Posted by jay | Report as abusive

Actually if you pump money into companies to create products for non-existent markets, the end result is not inflationary. For instance if we paid auto makers $800 billion to upgrade machinery and restructure, the general idea is that the new products will be sold for less or at prices that are more competitive than in past years. When we pump money in banks, keeping competitors alive rather than letting them fail, we maintain a larger number of players going after the same market. That is actually deflationary. In effect we are financing slimmer profit margins. This means in the longrun the cost of repaying the stimulus will be much more painful than the stimulus itself. Times have changed. But we still keep harping on prehistoric concepts.

Posted by Don | Report as abusive

Raj writes:

“Im facinated by the discussion linking violence with poverty. I grew up in India in the 70’s when the economy and currency management was an absolute mess.”

My question is:

Is the particular region to refer accustomed to abject poverty?

Let me assure you that the majority of America is not.

You continue:

“If you actually need guns then move somewhere safer in Asia rather than live in extreme violence – thats my plan B.”

There are here in North America (I know it’s hard for foreigners to imagine) those who consider these lands to be theirs. They do not just up and go when the going gets tough. I always felt that focusing the base of a nation upon those who flee for comfort was a weak policy of statecraft but nonetheless Americans, historically are not prone to running away from their native soil when things go sideways.

While those ‘guests’ of the continent are more than free to seek refuge elsewhere, those who consider this their home will not.

Posted by Mr. North American | Report as abusive

It forever amazes me how economists are unaware of the political consequences of this or that policy. Do they really expect that government will actually confiscate gold? From burying it in a mason jar in the back-yard to a foreign bank vault! Let the hide-and-and-go seek games begin! From gold teeth crowns to Aunta Agatha’s wedding ring, from Krugerrands to American Gold Eagles (sold by the US Mint) the price per ounce would rise to thousands of dollars overnight. Meanwhile, the peasants will not crawl off in a corner and die quietly. That sound you hear outside the gates of Dr.Frankenstein’s castle is growing louder. The peasants are angry and are carrying torches and pitchforks! Plutocrats have nowhere to run, nowhere to hide. As of now the dolar blizzard is up to our knees. By next year it will be up to our necks. Lay in a supply of gold sovereigns,good cigars and fine whiskey. It is going to be a long, long winter.
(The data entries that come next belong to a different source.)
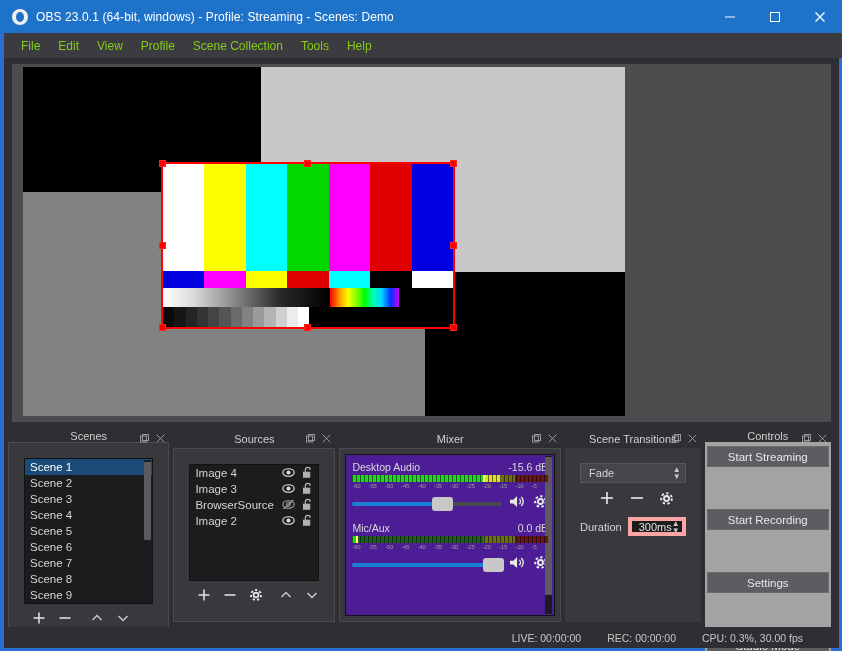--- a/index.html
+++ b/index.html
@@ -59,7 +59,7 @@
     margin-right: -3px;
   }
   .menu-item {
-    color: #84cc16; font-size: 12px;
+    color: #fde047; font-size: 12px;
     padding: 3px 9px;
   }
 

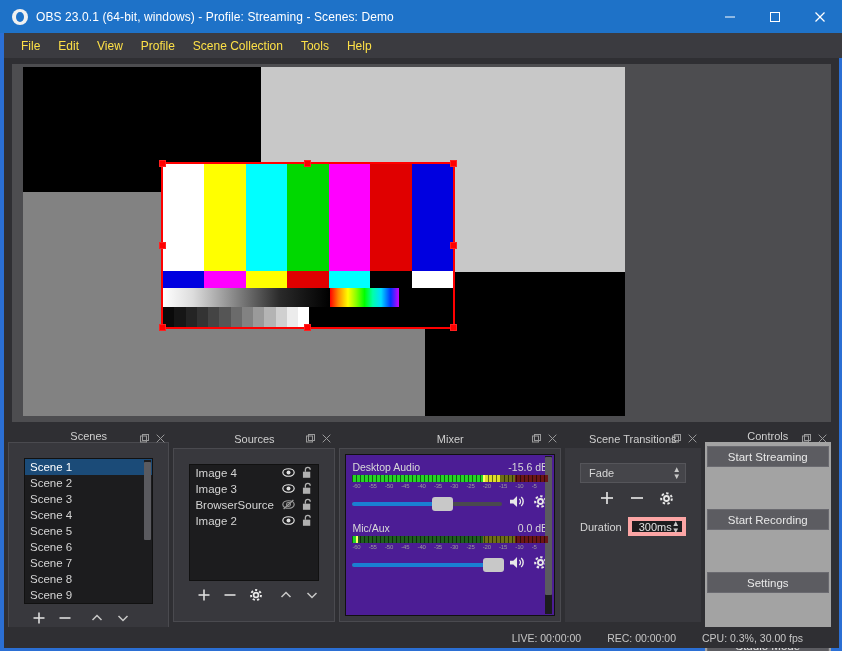--- a/index.html
+++ b/index.html
@@ -134,7 +134,7 @@
     flex: 1; background: #38383d;
     border: 1px solid #4a4a4f;
     display: flex; flex-direction: column;
-    padding: 15px;
+    padding: 8px;
   }
 
   

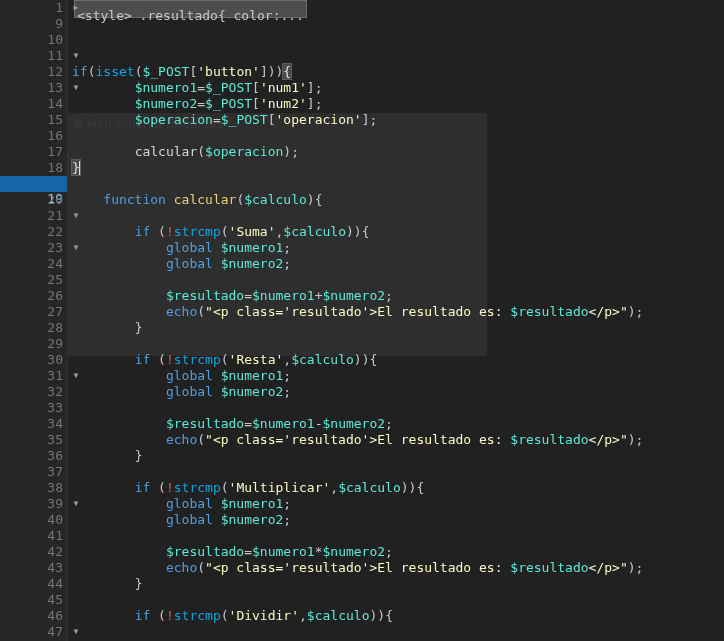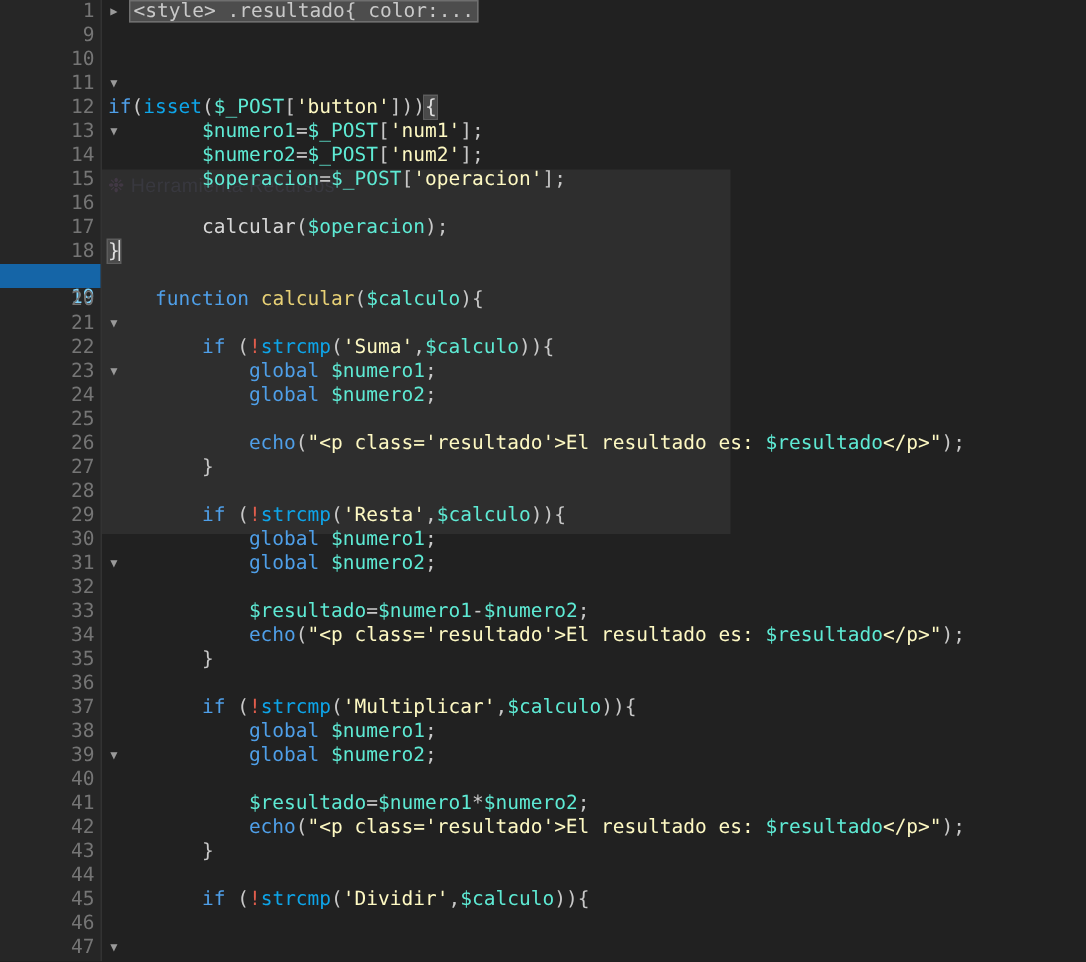--- a/index.html
+++ b/index.html
@@ -123,8 +123,8 @@
     background: #4d4d4d;
     border: 1px solid #6f6f6f;
     color: #c9c9c9;
-    padding: 0 2px;
-    margin-left: 14px;
+    padding: 8px 2px;
+    margin-left: 2px;
     line-height: 14px;
     height: 15px;
     box-sizing: border-box;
Posted by Robespierre XIV | Report as abusive

Many good points made in the article and comments. Never dawned on me that in our brave new e-world there are many “virtual dollars” not accounted for in the M1! Would advise all that there are skills to be learned beyond the mentioned cigar smoking and whiskey drinking. Purchasing a rural property provides the opportunity to tend a veggie garden and can the output for winter, home grown grass fed beef is cheaper and better for you, too. Reduce, reuse and recycle makes economic and environmental sense. As agricultural and domestic skilled trades will be needed in tough times it will become more useful to be a “maker” than a “consumer”.

Posted by pumpkin | Report as abusive

Actually if you pump money into companies to create products for non-existent markets the end result is not inflationary? Obviously the writer must live in an alternate universe. When you pump money into factories producing things people don’t want – like electric cars it means that the factory is not producing the cars that people do want. Scarcity of the desired product combined with the debt incurred and a loss of capital investment in the goods and services people do want creates stagflation. The cost of goods and services skyrocket as money is flushed down a rat hole.

Posted by Peter Berg | Report as abusive

If your really that scared, go buy land(the only “real” asset), bring a sack lunch and wait for the end of the world.